I have set up a site-to-site VPN between our on-premise Cisco ASA 5510 and Azure, we used the Azure generated script for configuration settings. We have successfully connected and have a green tunnel in the Azure manage portal, both the ASA and the Azure dashboard are recording data out but no data in.
On my Azure tenancy I have one virtual network with 4 subnets (plus a 5<sup>th</sup> gateway subnet) the VNET has an address range of 10.1XX.0.0/21, subnet1 is 10.1XX.1.0/24, subnet 4 is 10.1XX.4.0/24. I have not configured network security groups yet (although I have created them and subsequently deleted them)
I have created two windows VMs VM1 on subnet1 (10.1XX.1.4) and VM2 on subnet 4 (10.144.4.4)
I RDPed onto one of the VM and found that it is not possible to ping from VM2 to VM1 using the 10.1XX.. (result is “Request timed out”). However, it possible to use PSPING (a TCP ping utility) whilst specifying the RDP port. So traffic flows between machines on the Azure VNET.
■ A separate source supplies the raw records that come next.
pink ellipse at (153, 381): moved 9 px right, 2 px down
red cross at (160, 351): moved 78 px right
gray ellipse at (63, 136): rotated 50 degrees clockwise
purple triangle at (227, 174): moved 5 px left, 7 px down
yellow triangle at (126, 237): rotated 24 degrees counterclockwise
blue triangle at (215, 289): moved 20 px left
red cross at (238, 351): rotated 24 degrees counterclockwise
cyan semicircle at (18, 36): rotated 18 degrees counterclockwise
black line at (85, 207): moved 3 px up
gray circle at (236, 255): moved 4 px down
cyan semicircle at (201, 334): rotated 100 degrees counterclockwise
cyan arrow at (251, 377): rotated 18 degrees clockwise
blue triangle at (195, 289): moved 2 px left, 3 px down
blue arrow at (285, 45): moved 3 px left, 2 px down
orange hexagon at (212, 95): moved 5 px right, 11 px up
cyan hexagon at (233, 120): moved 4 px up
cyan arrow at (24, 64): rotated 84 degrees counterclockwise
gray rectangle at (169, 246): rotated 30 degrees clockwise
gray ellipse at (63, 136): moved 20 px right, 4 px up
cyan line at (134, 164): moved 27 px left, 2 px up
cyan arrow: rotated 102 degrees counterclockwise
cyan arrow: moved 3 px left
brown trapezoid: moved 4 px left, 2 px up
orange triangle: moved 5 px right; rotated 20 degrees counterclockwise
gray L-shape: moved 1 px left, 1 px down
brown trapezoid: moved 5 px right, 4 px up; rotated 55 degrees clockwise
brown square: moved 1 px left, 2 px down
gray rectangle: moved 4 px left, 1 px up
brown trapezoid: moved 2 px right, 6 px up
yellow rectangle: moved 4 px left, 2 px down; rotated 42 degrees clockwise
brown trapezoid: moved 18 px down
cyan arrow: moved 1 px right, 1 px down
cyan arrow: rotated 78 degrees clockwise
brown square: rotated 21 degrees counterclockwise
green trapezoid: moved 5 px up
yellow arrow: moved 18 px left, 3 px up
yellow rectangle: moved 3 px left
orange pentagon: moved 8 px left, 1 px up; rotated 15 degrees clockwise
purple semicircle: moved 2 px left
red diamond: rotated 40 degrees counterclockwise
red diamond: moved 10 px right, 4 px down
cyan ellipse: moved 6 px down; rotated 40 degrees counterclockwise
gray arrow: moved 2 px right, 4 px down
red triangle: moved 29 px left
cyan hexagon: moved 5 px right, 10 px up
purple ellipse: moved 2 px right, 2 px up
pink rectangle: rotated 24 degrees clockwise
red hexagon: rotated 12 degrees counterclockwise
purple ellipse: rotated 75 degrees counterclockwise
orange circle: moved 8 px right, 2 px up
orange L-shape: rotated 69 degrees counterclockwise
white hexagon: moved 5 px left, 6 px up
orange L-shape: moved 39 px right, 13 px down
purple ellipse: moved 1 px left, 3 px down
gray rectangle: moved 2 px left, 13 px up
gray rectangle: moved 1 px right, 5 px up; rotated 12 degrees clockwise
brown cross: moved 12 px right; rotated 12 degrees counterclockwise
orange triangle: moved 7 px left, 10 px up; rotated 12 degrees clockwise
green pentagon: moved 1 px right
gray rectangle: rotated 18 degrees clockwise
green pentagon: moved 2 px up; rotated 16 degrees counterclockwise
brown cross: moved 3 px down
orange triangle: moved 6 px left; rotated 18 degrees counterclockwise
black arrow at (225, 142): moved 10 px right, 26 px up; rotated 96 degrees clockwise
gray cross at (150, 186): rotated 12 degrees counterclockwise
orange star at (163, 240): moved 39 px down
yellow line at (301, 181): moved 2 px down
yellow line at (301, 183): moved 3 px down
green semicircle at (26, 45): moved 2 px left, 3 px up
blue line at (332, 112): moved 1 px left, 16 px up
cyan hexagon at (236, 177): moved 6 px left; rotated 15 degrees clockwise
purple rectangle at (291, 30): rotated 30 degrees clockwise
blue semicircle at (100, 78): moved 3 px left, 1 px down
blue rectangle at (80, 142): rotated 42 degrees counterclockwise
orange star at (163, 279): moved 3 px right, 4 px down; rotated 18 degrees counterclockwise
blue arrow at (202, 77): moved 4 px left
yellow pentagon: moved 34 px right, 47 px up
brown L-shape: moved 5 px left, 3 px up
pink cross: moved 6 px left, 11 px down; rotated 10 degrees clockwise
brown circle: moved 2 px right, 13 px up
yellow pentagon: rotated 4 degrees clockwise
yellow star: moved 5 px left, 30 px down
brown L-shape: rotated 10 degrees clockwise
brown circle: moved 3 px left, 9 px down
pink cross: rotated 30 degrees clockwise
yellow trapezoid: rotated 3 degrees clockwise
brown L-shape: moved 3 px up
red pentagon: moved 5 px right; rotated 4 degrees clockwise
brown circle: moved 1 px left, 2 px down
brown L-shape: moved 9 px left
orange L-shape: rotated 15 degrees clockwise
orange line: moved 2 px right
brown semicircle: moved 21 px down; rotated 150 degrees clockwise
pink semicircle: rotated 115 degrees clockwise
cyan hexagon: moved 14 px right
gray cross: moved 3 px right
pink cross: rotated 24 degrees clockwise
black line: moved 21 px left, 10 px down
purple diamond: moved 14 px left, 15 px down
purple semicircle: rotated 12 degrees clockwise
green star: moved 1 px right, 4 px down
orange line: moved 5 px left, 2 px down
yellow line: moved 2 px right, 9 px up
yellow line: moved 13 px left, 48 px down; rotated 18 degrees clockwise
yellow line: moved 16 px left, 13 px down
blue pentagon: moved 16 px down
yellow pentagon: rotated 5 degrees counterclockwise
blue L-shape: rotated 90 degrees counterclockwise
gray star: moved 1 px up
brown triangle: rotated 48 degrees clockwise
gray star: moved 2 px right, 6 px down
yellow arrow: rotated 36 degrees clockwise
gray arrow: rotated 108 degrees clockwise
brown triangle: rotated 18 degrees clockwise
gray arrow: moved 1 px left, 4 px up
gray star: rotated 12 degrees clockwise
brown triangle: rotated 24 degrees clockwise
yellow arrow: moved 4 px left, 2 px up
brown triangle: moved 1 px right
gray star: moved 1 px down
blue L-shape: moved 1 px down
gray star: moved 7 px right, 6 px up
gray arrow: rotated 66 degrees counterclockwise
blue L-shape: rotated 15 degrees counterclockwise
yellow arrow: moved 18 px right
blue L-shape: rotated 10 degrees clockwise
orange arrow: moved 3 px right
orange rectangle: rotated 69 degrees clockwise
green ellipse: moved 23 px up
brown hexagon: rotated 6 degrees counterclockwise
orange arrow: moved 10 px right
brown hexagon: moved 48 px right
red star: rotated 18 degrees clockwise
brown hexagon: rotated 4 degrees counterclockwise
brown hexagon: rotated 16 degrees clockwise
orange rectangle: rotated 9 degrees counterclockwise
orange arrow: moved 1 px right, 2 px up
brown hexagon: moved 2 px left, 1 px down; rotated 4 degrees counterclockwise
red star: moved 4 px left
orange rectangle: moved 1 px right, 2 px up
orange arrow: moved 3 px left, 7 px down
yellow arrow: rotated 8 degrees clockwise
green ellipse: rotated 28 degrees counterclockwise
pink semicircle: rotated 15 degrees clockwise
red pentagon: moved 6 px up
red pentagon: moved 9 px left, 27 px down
I have then tried to PSPING from a client machine on my local network to VM1 by IP address on port 3389, this does not work and returns the following: “This operation returned because the timeout period expired.” Ping returns a request timed out from my client machine.
I have used tracert and it shows the first hop to our firewall that is between the Cisco ASA and my computer but no further successful hops. Our firewall is configured to route traffic to the 10.1XX.0.0/21 address range through the Cisco ASA.
I have runStart-AzureVNetGatewayDiagnostics.I have done this at two separate times, once when not sending requests to the Azure network and I have run the same and run psping and tracert to VM1. The first shows very little gateway diagnostic log, as expected, because I am not trying to use the VPN tunnel. The latter generates some gateway logs. This suggests to me that our network this end is routing traffic to Azure successfully.
I have checked that NAT-T is enabled on the Cisco ASA, taken down the VPN tunnel and recreated it.
Is there any documentation on the right configuration for setting up a VPN that works between a Cisco ASA and Azure?